Zudem erscheint es so, als würde die Produktkategorie Love Toys mit technologischem Fortschritt, Innovation, Entwicklung und dem Faktor ‚Neuheit‘ verbunden werden, während in der Wahrnehmung zum Beispiel ein Massageöl ein Massageöl bleibt, auch wenn es neue Features aufweist. Wie auch immer, anderen Produkten sollte nicht zu wenig Aufmerksamkeit zukommen, denn gerade Artikel wie Massageöle, Gleitgele und andere Dinge, die irgendwie mit Romantik, Sinnlichkeit, Spaß und Zweisamkeit eingenordet werden, eignen sich perfekt dazu, neue Käufergruppen anzusprechen. Obwohl wir uns das alle wünschen, ist es aber eben nicht die Realität, dass jeder Konsument gegenüber Vibratoren und Dildos offen eingestellt ist.

Auch wenn vielleicht Neugier vorherrscht oder der Wunsch besteht, das Liebesleben auf einen neuen Level zu bringen, so ist die Bereitschaft, für einen Vibrator ins Portemonnaie zu greifen, nicht zwingend hoch. Der Prozess, diese Kunden zu gewinnen und dahin zu führen, dass sie irgendwann mal zu einem luxuriösen Vibrator greifen, ist lang und sollte einen behutsamen Anfang nehmen. Als Einstieg können Cremes, Öle und andere Dinge zum gegenseitigen Verwöhnen dienen, die im besten Falle Lust auf mehr machen. Und: diese Artikel sind die perfekten Produkte für Pärchen, also für eine Zielgruppe geeignet, die eine gewichtige Rolle spielt im Erotikeinzelhandel. Da es sich bei diesen Produkten zudem um Artikel handelt, die sich verbrauchen, müssen sie nachgekauft werden. Das bedeutet, dass der Kunde immer wieder ins Geschäft kommt bzw. den Webshop besucht, um sein Lieblingsprodukt nachzukaufen. Er sorgt somit für wiederkehrende Umsätze.
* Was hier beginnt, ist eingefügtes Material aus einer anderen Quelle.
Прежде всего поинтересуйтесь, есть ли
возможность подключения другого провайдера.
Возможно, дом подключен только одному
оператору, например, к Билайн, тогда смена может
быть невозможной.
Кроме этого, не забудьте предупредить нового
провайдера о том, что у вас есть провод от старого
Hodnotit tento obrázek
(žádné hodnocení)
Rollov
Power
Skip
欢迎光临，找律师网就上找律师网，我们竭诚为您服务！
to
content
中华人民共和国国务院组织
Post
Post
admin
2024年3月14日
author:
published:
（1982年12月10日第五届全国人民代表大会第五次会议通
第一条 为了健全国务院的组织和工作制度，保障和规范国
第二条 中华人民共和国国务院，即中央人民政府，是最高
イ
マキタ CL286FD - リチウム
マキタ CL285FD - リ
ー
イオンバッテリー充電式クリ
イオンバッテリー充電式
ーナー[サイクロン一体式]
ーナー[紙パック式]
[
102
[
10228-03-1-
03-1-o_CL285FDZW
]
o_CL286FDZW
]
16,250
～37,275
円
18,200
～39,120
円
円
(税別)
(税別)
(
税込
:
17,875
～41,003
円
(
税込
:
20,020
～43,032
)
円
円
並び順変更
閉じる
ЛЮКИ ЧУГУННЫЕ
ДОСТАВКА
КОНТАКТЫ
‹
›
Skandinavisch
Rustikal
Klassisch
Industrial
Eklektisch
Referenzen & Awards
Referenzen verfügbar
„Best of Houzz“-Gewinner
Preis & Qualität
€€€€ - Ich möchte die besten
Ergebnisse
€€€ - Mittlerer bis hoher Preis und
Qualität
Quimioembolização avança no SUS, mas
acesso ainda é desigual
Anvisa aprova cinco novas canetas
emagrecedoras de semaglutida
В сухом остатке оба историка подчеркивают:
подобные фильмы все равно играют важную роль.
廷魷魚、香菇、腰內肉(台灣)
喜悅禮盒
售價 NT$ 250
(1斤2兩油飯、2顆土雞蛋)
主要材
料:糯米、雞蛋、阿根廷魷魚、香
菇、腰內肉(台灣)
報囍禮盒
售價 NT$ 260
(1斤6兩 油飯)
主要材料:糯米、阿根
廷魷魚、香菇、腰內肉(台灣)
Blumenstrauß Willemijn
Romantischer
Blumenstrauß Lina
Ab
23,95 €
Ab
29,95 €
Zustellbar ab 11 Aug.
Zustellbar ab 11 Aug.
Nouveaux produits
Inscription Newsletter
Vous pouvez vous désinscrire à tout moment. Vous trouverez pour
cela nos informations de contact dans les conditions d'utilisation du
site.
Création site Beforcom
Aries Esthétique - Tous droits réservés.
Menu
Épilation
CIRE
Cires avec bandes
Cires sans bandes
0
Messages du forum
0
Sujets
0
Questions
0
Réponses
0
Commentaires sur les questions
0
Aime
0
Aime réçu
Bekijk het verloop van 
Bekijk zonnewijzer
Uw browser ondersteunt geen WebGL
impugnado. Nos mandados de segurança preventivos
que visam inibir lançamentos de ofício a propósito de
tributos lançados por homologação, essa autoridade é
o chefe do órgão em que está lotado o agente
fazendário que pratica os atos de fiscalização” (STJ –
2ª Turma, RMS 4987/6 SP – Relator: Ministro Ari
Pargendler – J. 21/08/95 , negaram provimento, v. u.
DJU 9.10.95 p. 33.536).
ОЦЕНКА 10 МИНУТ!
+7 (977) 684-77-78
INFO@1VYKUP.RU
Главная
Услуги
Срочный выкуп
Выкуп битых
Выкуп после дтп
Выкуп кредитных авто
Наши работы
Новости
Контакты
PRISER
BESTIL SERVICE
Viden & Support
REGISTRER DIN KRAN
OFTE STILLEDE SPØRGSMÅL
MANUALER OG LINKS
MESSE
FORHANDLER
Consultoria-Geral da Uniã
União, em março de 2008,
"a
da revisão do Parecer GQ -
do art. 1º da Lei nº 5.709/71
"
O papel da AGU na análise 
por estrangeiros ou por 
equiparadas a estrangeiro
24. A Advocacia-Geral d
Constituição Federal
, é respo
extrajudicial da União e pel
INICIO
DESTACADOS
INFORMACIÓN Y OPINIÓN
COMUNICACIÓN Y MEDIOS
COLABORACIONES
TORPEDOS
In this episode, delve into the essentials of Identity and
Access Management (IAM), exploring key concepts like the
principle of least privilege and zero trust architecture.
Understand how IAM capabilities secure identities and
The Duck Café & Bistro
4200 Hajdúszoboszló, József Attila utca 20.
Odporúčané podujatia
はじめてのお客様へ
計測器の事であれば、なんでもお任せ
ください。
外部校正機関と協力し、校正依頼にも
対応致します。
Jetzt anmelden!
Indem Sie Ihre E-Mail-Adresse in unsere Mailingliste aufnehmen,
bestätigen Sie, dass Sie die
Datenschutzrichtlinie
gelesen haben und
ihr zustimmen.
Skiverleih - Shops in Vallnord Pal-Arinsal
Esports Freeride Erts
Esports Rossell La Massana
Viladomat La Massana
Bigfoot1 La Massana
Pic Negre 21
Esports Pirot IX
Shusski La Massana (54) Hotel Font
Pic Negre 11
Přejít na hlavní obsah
Auch wenn natürlich der Verkauf eines teuren Vibrators mehr Spaß macht als der Verkauf einer Tube Gleitgel, sei die Frage erlaubt, wie schnell denn der Kunde, der den Vibrator gekauft hat, wieder ins Geschäft oder auf den Webshop kommt, um den nächsten Vibrator zu kaufen? Die Tube Gleitgel wird früher oder später aufgebraucht sein und der Kunde ist zum Nachkaufen gezwungen. Im besten Falle beginnt der Kunde sich durch seinen Besuch bzw. den Kauf des Gleitgels für andere und vielleicht auch ausgefallenere Produkte zu interessieren. Hier spielen dann das Angebot, die Promotion, das Beratungs- oder Verkaufsgespräch etc. eine tragende Rolle, um die Kaufentscheidungen des Kunden zu lenken. So sind dann vielleicht Massagekerzen der Einstieg in das Universum der Sex Toys.